## WHAT YOU WILL DO
Copy out the line containing "Incident #: 17057925" and each line after it, through the last one in the material, exactly as written.

## INPUT
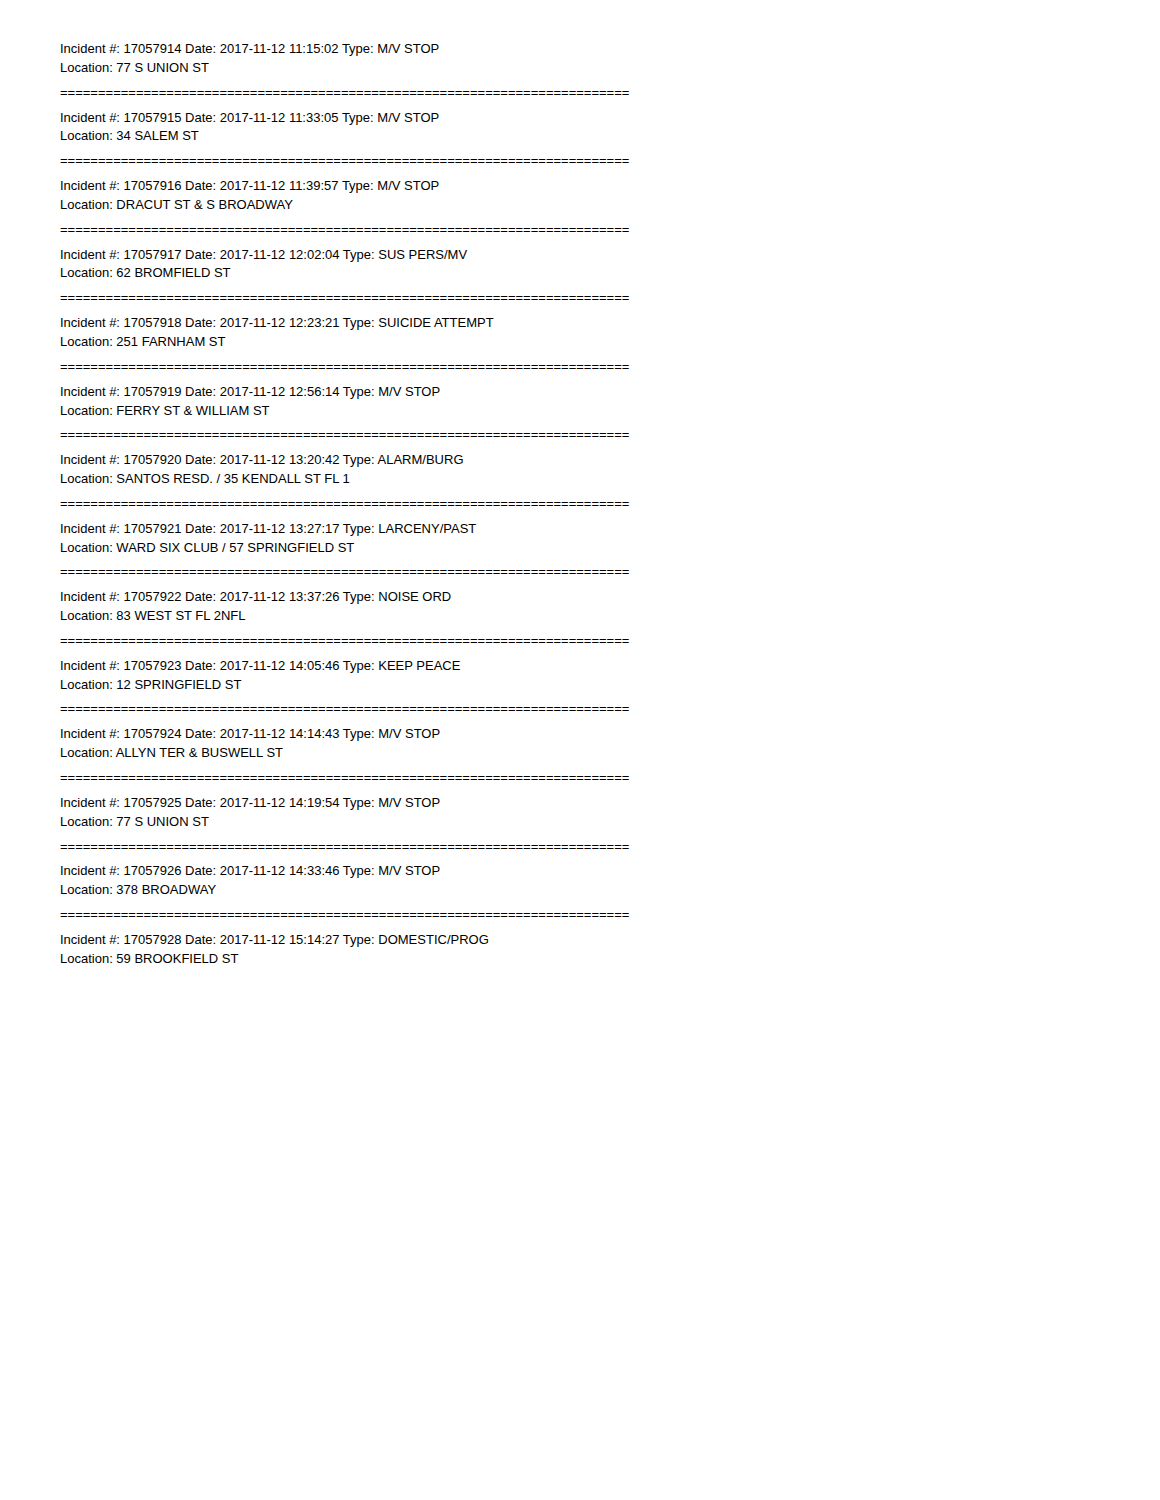Incident #: 17057914 Date: 2017-11-12 11:15:02 Type: M/V STOP
Location: 77 S UNION ST
===========================================================================
Incident #: 17057915 Date: 2017-11-12 11:33:05 Type: M/V STOP
Location: 34 SALEM ST
===========================================================================
Incident #: 17057916 Date: 2017-11-12 11:39:57 Type: M/V STOP
Location: DRACUT ST & S BROADWAY
===========================================================================
Incident #: 17057917 Date: 2017-11-12 12:02:04 Type: SUS PERS/MV
Location: 62 BROMFIELD ST
===========================================================================
Incident #: 17057918 Date: 2017-11-12 12:23:21 Type: SUICIDE ATTEMPT
Location: 251 FARNHAM ST
===========================================================================
Incident #: 17057919 Date: 2017-11-12 12:56:14 Type: M/V STOP
Location: FERRY ST & WILLIAM ST
===========================================================================
Incident #: 17057920 Date: 2017-11-12 13:20:42 Type: ALARM/BURG
Location: SANTOS RESD. / 35 KENDALL ST FL 1
===========================================================================
Incident #: 17057921 Date: 2017-11-12 13:27:17 Type: LARCENY/PAST
Location: WARD SIX CLUB / 57 SPRINGFIELD ST
===========================================================================
Incident #: 17057922 Date: 2017-11-12 13:37:26 Type: NOISE ORD
Location: 83 WEST ST FL 2NFL
===========================================================================
Incident #: 17057923 Date: 2017-11-12 14:05:46 Type: KEEP PEACE
Location: 12 SPRINGFIELD ST
===========================================================================
Incident #: 17057924 Date: 2017-11-12 14:14:43 Type: M/V STOP
Location: ALLYN TER & BUSWELL ST
===========================================================================
Incident #: 17057925 Date: 2017-11-12 14:19:54 Type: M/V STOP
Location: 77 S UNION ST
===========================================================================
Incident #: 17057926 Date: 2017-11-12 14:33:46 Type: M/V STOP
Location: 378 BROADWAY
===========================================================================
Incident #: 17057928 Date: 2017-11-12 15:14:27 Type: DOMESTIC/PROG
Location: 59 BROOKFIELD ST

## ANSWER TO THE PROBLEM
Incident #: 17057925 Date: 2017-11-12 14:19:54 Type: M/V STOP
Location: 77 S UNION ST
===========================================================================
Incident #: 17057926 Date: 2017-11-12 14:33:46 Type: M/V STOP
Location: 378 BROADWAY
===========================================================================
Incident #: 17057928 Date: 2017-11-12 15:14:27 Type: DOMESTIC/PROG
Location: 59 BROOKFIELD ST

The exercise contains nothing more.